ASSIGNMENT =>
Reproduce the passage on asthma-COPD overlap word for word, from "Asthma-COPD overlap (ACO) is" to "features of both.".

Alistair Cook, Jodie Simpson, Peter Wark
© sdominik/istockphoto.com model used for illustrative purposes only

Dr Cook is a Respiratory Physician and Researcher at the Priority Centre for Healthy Lungs, The University of Newcastle. Professor Simpson is Deputy Director at the Priority Research Centre for Healthy Lungs, The University of Newcastle. Professor Wark is a senior member of the Priority Research Centre for Healthy Lungs, The University of Newcastle; and Senior Staff Specialist in the Department of Respiratory and Sleep Medicine, John Hunter Hospital, New Lambton Heights, NSW.

Abstract

Asthma-COPD overlap (ACO) is characterised by persistent airflow limitation with features typically associated with both asthma and chronic obstructive pulmonary disease (COPD). Because there is no universally accepted definition of ACO, reliable data on managing patients exhibiting ACO is lacking. An approach to treating chronic airways disease that targets identifiable clinical traits rather than the disease label is increasingly recommended.

Key Points
    • The term asthma-COPD overlap (ACO) was proposed to reflect the overlapping aetiologies and clinical features of asthma and chronic obstructive pulmonary disease (COPD) and the large population of patients who demonstrate features of both.
    • Clinical features and underlying inflammatory and physiological mechanisms of asthma and COPD are highly variable and affect the utility of the ACO umbrella in clinical practice. This heterogeneity limits both high-quality research on the subject and treatment recommendations specific to ACO.
    • Initiation of inhaled corticosteroids is recommended in patients who clearly demonstrate features of both asthma and COPD, as this is a critical component of asthma control.
    • An individualised approach to treatment, with a focus on identifying and treating disease traits is more important than managing disease labels, and will lead to better overall care of the patient with chronic airway disease.

Asthma and chronic obstructive pulmonary disease (COPD) are the most prevalent chronic lung diseases and are responsible for considerable morbidity, mortality and the use of healthcare resources globally.1,2 In Australia, up to 11% of the population report a diagnosis of asthma.3 The prevalence of COPD is estimated at 7.5% of Australians over 40 years of age, and this increases to 30% for those over 75 years.4 Once managed as distinct diagnoses, it is now increasingly acknowledged that asthma and COPD have overlapping aetiologies and clinical features that translate to a high likelihood that patients will demonstrate features of both conditions.5 Despite this reality, guidelines for both conditions have evolved separately and differ significantly in recommendations for treatment.1,2 The term asthma-COPD overlap (ACO) was proposed to assist clinicians resolve this dilemma and provide an approach to treatment; however, there is controversy over whether ACO should be regarded as a separate entity in itself. The alternative is for clinicians to move away from the confinement of disease labels and instead take a ‘treatable traits’ approach to chronic airways disease and identify important clinical phenotypes and target treatment towards these.6 This article discusses ACO its implications for patient treatment. 

What is asthma-COPD overlap (ACO)?

RECORD EXTRACTS =>
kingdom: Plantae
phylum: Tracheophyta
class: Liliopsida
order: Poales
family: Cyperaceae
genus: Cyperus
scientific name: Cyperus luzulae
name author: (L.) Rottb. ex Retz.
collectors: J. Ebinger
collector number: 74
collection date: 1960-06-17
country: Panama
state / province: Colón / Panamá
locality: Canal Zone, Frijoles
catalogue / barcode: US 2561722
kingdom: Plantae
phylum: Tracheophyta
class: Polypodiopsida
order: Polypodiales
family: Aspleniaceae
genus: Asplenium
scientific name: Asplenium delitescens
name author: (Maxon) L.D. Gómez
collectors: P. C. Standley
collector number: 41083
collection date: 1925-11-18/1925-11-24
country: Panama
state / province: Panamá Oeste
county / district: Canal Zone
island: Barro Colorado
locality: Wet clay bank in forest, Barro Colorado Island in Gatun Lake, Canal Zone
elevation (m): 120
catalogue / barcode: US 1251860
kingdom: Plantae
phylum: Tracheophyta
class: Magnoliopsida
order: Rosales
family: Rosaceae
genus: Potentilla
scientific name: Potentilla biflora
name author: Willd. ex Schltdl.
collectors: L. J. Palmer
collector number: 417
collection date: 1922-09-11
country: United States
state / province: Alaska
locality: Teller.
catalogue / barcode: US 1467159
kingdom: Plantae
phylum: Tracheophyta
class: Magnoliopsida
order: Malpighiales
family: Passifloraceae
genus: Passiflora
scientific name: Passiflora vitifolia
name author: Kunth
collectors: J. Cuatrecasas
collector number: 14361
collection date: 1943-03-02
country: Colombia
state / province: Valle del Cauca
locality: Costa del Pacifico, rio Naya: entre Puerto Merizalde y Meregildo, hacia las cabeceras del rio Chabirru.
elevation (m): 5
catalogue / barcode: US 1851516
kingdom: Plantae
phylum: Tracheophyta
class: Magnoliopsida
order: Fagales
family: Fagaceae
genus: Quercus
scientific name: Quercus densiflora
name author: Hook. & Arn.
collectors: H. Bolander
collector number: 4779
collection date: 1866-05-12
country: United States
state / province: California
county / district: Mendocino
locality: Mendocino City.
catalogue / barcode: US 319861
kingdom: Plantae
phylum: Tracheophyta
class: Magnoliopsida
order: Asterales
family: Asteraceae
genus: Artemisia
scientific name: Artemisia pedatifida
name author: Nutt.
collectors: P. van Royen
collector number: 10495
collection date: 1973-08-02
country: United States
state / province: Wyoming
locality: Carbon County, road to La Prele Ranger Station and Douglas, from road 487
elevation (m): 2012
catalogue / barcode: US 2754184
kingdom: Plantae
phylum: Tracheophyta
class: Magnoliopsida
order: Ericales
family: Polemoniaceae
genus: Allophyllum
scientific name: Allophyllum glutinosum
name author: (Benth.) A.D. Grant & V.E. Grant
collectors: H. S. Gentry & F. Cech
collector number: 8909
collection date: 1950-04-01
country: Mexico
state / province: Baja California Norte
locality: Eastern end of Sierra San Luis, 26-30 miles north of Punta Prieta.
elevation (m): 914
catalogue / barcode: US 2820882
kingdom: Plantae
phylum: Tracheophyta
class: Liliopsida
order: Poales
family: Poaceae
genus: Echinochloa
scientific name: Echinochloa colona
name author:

YOUR RESPONSE =>
Asthma-COPD overlap (ACO) is characterised by persistent airflow limitation with features typically associated with both asthma and chronic obstructive pulmonary disease (COPD). Because there is no universally accepted definition of ACO, reliable data on managing patients exhibiting ACO is lacking. An approach to treating chronic airways disease that targets identifiable clinical traits rather than the disease label is increasingly recommended.

Key Points
    • The term asthma-COPD overlap (ACO) was proposed to reflect the overlapping aetiologies and clinical features of asthma and chronic obstructive pulmonary disease (COPD) and the large population of patients who demonstrate features of both.